Raw data »
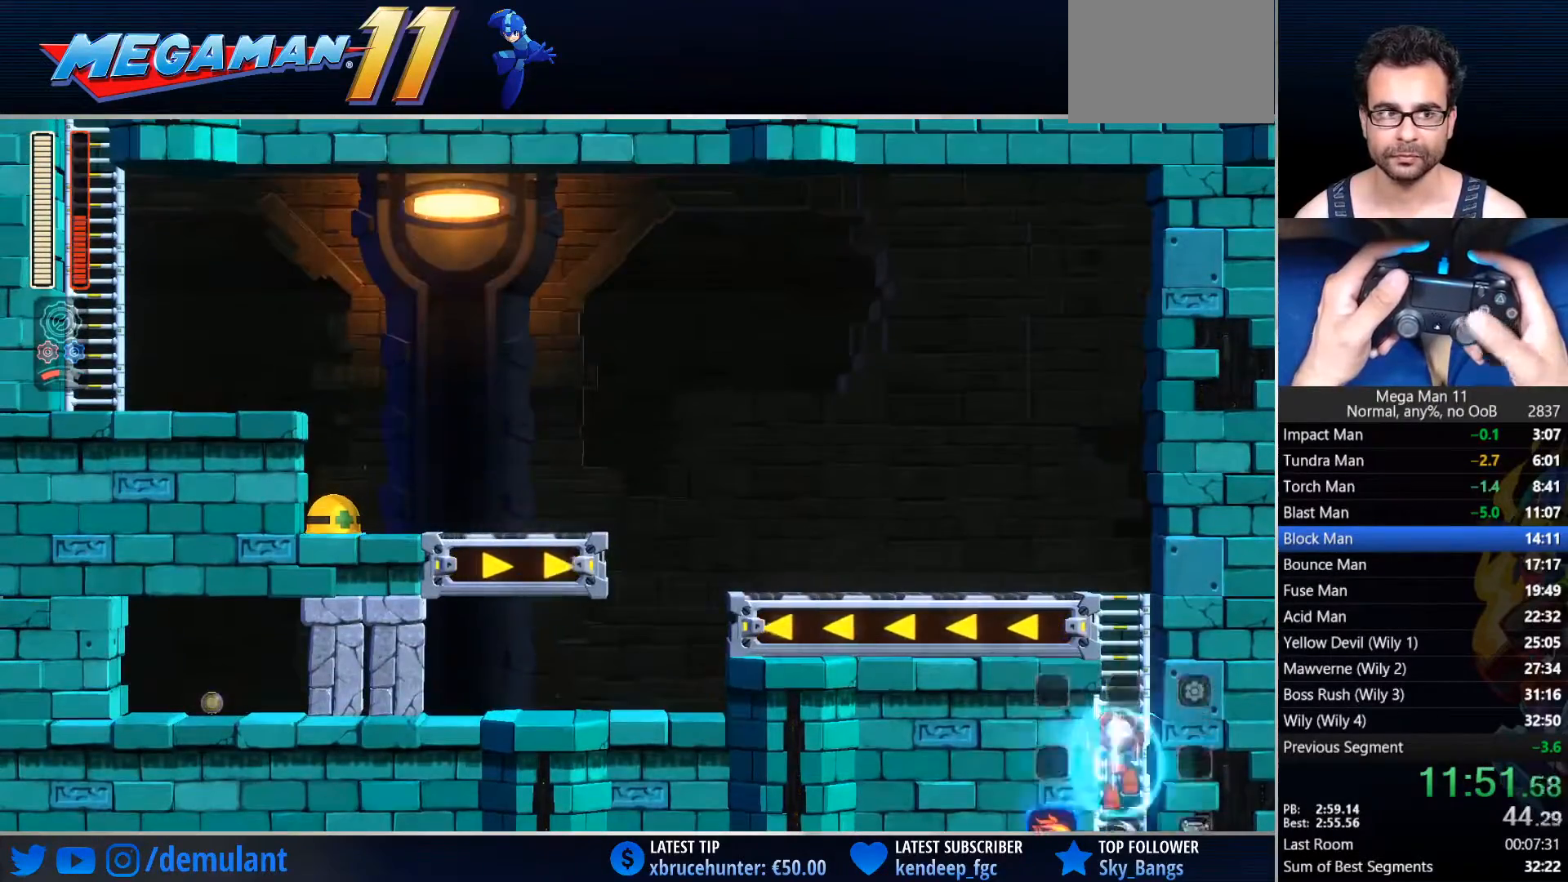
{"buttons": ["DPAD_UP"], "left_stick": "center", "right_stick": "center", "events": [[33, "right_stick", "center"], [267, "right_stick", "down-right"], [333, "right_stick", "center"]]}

---

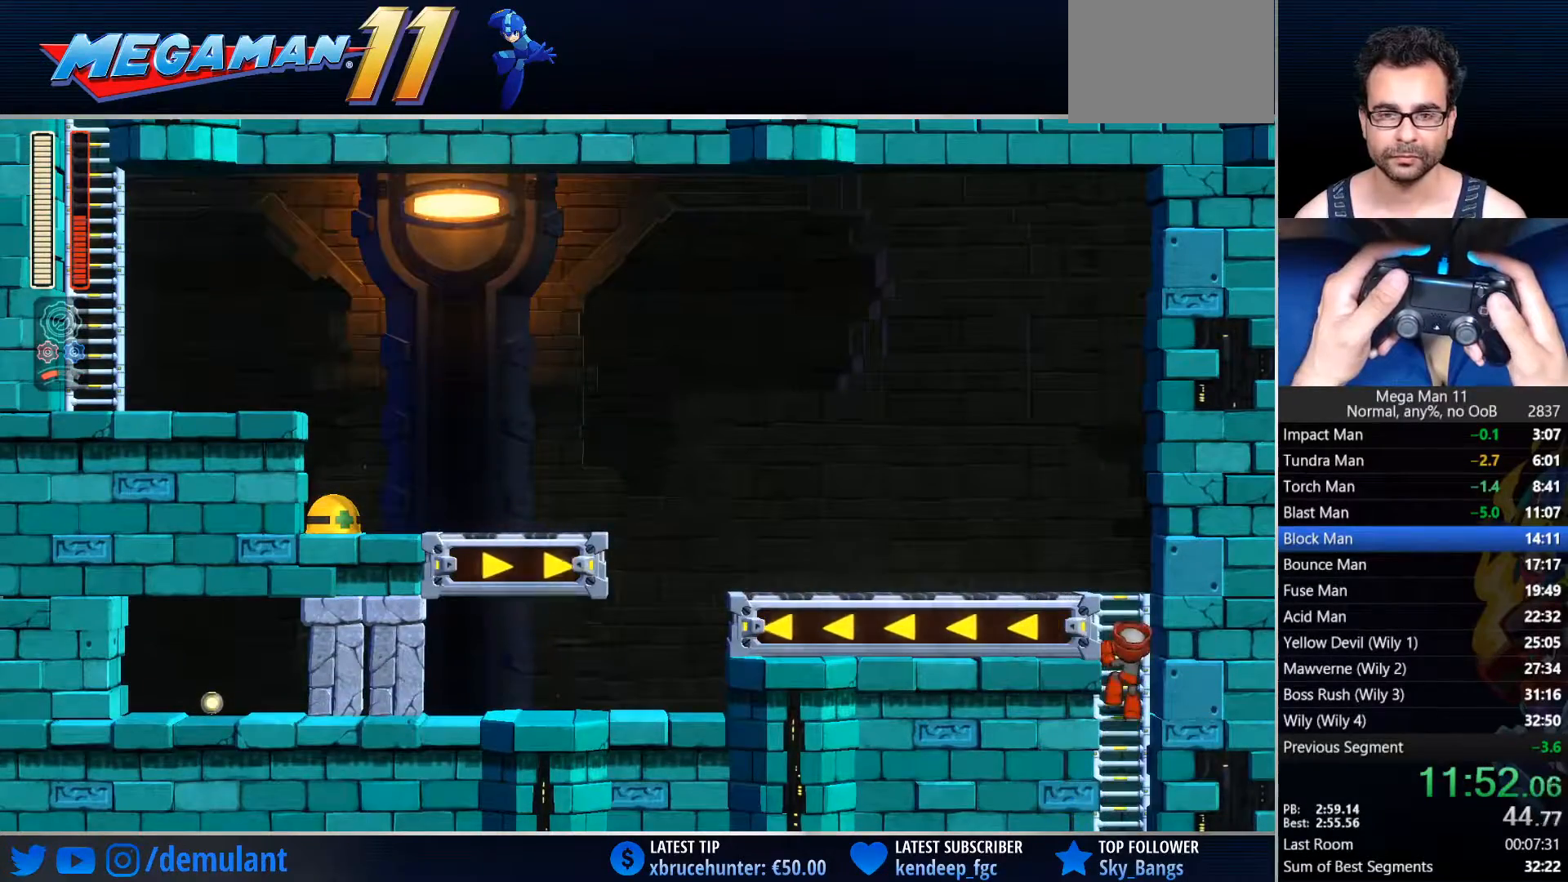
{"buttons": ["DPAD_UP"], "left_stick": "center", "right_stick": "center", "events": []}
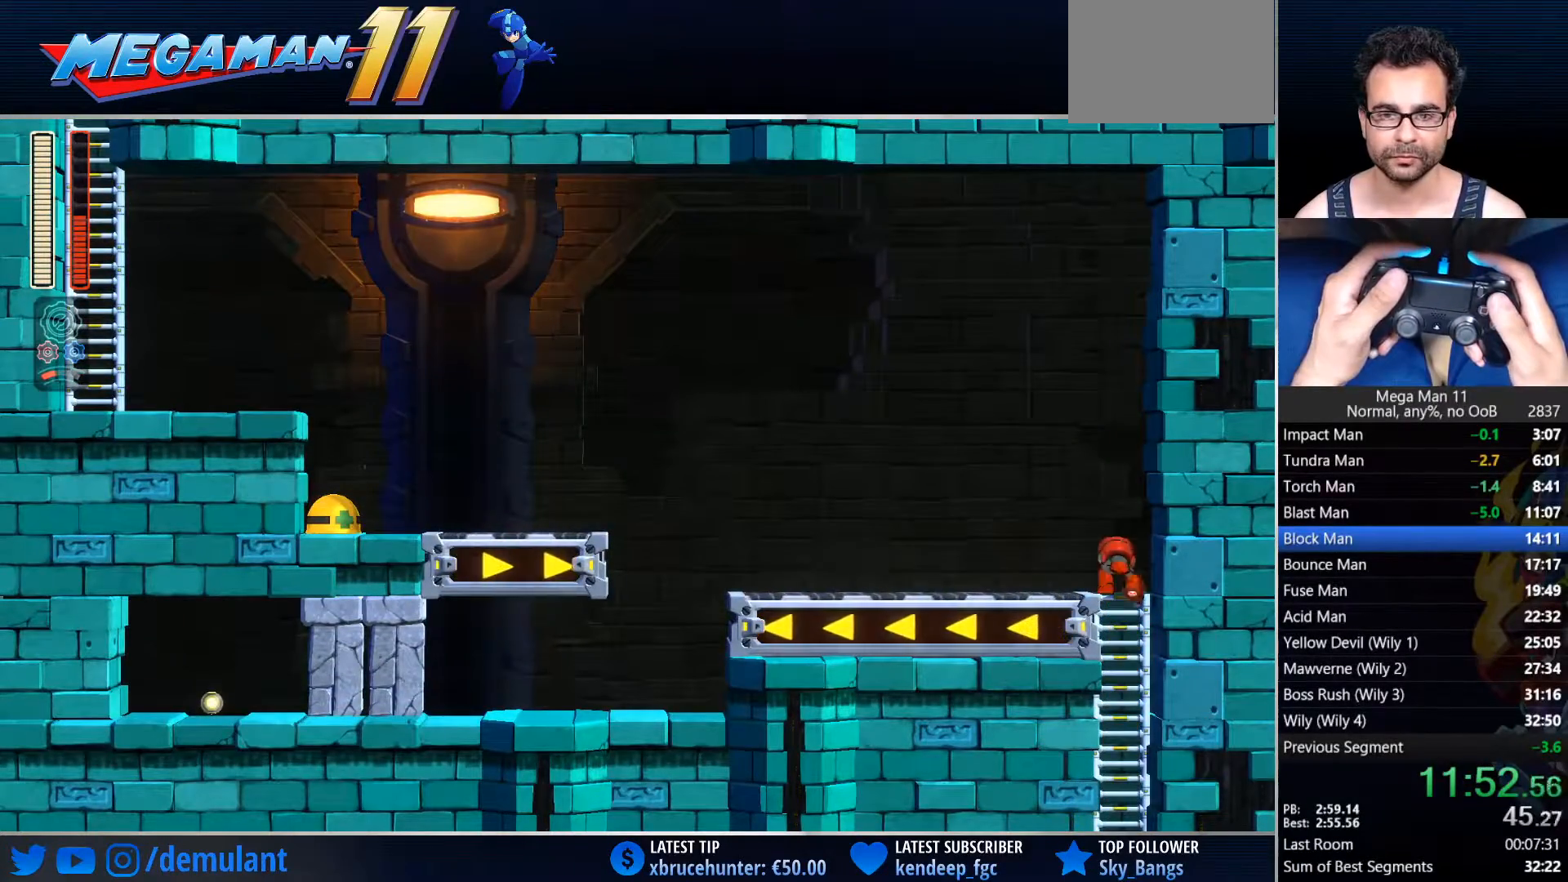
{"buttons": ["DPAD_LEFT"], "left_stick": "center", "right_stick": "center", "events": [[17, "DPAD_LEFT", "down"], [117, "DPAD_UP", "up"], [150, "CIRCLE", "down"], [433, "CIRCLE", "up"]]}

Problem statement » Gather and copy every line of the data in which the string "down" is found.

Solved problem »
{"buttons": ["DPAD_UP"], "left_stick": "center", "right_stick": "center", "events": [[33, "right_stick", "center"], [267, "right_stick", "down-right"], [333, "right_stick", "center"]]}
{"buttons": ["DPAD_LEFT"], "left_stick": "center", "right_stick": "center", "events": [[17, "DPAD_LEFT", "down"], [117, "DPAD_UP", "up"], [150, "CIRCLE", "down"], [433, "CIRCLE", "up"]]}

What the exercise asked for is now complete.